Task details:
Reproduce the records word for word, from the first line to the line containing "thumb ip: (120, 112)".

Per-instance keypoint data:
----

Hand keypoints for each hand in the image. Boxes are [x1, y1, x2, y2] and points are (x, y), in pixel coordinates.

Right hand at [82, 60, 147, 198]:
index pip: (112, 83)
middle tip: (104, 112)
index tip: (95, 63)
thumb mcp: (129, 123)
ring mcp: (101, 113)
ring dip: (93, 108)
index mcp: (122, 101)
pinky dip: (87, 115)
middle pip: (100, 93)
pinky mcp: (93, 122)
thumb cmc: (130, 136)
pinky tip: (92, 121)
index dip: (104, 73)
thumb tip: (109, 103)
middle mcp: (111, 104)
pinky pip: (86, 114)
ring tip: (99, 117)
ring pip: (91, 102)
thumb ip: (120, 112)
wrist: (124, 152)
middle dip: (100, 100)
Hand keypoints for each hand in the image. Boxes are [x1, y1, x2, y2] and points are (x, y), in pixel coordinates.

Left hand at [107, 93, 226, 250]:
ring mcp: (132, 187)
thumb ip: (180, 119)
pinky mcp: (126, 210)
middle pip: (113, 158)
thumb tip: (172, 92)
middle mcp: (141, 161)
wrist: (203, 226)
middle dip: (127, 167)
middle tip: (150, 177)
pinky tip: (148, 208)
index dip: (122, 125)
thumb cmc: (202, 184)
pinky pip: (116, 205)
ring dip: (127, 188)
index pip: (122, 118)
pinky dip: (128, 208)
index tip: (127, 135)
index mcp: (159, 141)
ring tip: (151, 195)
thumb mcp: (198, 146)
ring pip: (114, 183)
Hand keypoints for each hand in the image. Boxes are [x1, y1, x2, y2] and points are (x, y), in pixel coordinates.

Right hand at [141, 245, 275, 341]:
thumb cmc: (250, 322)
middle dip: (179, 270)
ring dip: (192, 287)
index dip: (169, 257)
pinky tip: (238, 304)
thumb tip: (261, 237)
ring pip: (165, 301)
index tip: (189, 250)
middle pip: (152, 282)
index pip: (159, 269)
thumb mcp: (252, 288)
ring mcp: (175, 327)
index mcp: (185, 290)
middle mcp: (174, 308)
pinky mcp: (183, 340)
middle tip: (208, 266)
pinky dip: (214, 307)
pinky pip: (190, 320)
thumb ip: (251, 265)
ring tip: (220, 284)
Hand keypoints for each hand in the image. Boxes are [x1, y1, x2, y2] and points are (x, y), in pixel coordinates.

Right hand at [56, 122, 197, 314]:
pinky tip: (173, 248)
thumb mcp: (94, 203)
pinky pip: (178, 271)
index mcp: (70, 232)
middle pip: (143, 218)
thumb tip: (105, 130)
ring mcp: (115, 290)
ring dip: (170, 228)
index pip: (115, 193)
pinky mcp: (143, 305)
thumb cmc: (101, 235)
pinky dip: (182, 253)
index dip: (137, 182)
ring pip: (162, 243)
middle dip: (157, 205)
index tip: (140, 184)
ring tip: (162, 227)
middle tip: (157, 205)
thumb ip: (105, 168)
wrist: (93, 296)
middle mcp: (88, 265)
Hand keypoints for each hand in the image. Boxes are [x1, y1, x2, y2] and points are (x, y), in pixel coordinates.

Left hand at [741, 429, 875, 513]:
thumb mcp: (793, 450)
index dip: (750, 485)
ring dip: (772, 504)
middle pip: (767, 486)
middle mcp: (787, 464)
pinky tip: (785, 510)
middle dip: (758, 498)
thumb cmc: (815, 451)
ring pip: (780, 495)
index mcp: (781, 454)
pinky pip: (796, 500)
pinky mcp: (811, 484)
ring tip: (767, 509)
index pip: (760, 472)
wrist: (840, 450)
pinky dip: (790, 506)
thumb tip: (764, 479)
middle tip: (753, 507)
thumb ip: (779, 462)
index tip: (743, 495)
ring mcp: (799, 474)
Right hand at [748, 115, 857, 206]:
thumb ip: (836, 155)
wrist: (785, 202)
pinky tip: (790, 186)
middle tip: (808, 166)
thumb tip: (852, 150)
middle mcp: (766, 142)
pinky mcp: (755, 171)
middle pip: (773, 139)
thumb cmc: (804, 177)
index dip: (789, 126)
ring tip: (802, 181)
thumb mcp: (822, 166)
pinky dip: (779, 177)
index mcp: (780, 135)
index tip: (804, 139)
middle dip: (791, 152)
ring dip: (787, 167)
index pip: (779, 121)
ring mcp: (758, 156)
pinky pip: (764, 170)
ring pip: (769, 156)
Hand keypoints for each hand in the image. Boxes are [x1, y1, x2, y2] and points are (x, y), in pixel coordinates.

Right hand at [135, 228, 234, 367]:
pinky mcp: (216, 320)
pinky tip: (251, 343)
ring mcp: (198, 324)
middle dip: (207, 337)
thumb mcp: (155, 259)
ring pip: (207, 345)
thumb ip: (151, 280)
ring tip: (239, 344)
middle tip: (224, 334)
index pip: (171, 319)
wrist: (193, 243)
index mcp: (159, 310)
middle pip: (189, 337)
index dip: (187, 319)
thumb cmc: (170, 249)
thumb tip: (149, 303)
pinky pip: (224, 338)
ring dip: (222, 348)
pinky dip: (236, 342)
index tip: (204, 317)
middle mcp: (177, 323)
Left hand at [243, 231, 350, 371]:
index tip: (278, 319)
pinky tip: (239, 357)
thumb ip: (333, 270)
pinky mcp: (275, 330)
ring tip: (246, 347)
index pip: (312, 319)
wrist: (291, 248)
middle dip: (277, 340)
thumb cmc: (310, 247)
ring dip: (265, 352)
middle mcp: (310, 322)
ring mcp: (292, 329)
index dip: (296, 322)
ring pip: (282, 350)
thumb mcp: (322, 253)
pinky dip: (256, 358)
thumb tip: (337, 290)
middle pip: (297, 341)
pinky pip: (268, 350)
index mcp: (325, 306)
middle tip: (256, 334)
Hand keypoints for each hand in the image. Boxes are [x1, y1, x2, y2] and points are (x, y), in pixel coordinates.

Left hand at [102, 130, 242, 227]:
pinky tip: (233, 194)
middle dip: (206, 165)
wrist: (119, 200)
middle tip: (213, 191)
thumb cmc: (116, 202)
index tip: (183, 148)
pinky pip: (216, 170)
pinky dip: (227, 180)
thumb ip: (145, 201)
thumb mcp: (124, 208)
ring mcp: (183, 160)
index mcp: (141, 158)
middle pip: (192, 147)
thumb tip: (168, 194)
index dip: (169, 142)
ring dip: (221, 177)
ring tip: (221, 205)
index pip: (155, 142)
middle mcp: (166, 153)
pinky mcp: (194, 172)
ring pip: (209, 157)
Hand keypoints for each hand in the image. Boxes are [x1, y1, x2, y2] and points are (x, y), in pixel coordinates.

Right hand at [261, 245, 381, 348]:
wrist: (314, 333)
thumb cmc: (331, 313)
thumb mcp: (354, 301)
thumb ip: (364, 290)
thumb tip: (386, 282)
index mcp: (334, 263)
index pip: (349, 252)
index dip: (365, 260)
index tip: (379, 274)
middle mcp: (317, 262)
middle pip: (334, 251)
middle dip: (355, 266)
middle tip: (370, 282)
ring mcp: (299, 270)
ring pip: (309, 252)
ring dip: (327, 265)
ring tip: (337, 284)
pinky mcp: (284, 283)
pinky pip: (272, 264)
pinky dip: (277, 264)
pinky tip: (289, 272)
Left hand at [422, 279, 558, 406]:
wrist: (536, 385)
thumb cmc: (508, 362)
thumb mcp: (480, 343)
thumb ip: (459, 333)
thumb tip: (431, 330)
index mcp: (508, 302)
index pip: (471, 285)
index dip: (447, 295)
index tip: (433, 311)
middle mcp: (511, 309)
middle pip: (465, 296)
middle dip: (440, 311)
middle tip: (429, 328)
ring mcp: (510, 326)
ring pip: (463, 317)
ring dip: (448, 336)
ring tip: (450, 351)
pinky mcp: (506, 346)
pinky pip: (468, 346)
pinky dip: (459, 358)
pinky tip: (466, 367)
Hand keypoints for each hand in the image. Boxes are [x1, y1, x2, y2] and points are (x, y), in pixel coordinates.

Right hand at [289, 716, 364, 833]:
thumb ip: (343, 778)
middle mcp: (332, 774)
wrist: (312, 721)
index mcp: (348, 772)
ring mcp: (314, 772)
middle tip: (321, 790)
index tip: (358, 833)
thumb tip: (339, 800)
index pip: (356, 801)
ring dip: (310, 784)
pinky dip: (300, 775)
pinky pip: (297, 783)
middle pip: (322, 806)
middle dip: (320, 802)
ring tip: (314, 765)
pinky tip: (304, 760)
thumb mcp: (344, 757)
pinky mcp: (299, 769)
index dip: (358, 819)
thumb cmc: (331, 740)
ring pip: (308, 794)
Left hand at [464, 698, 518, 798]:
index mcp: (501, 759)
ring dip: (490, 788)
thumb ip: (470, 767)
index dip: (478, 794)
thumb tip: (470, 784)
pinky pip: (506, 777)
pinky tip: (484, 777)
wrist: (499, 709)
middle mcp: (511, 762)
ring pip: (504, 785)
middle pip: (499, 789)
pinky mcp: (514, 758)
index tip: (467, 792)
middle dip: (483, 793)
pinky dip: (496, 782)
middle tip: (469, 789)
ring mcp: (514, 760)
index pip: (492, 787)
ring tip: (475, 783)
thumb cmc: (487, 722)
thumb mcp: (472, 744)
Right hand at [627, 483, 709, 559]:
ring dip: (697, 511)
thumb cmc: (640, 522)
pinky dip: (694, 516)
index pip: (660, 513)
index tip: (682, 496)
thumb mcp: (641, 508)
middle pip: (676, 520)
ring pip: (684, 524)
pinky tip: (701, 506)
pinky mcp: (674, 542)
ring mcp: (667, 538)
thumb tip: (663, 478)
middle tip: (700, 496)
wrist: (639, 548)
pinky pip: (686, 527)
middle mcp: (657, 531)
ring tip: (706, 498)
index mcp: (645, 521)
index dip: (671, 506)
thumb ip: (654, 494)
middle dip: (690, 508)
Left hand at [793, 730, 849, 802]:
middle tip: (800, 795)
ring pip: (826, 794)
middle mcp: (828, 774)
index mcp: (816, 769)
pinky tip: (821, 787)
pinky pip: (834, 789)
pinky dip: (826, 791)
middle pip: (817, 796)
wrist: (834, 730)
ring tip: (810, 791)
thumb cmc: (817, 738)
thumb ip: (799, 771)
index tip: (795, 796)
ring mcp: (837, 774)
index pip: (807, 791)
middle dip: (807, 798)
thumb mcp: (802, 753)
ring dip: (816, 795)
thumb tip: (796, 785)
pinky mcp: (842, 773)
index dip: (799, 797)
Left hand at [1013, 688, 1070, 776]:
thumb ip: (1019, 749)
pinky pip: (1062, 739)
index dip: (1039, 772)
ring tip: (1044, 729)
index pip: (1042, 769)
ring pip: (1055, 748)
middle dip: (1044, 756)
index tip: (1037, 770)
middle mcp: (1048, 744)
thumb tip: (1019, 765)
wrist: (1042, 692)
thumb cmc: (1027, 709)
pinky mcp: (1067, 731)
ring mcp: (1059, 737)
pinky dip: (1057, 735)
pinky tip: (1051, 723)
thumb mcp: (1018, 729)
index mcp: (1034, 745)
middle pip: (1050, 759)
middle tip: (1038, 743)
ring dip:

----

Task result:
Hand keypoints for each hand in the image. Boxes are [x1, y1, x2, y2] and points are (x, y), in pixel coordinates.

Right hand at [82, 60, 147, 198]:
index pip: (112, 83)
middle tip: (104, 112)
index tip: (95, 63)
thumb mcp: (129, 123)
ring mcp: (101, 113)
ring dip: (93, 108)
index mcp: (122, 101)
pinky dip: (87, 115)
middle pip: (100, 93)
pinky mcp: (93, 122)
thumb cmc: (130, 136)
pinky tip: (92, 121)
index dip: (104, 73)
thumb tip: (109, 103)
middle mcp: (111, 104)
pinky pip: (86, 114)
ring tip: (99, 117)
ring pip: (91, 102)
thumb ip: (120, 112)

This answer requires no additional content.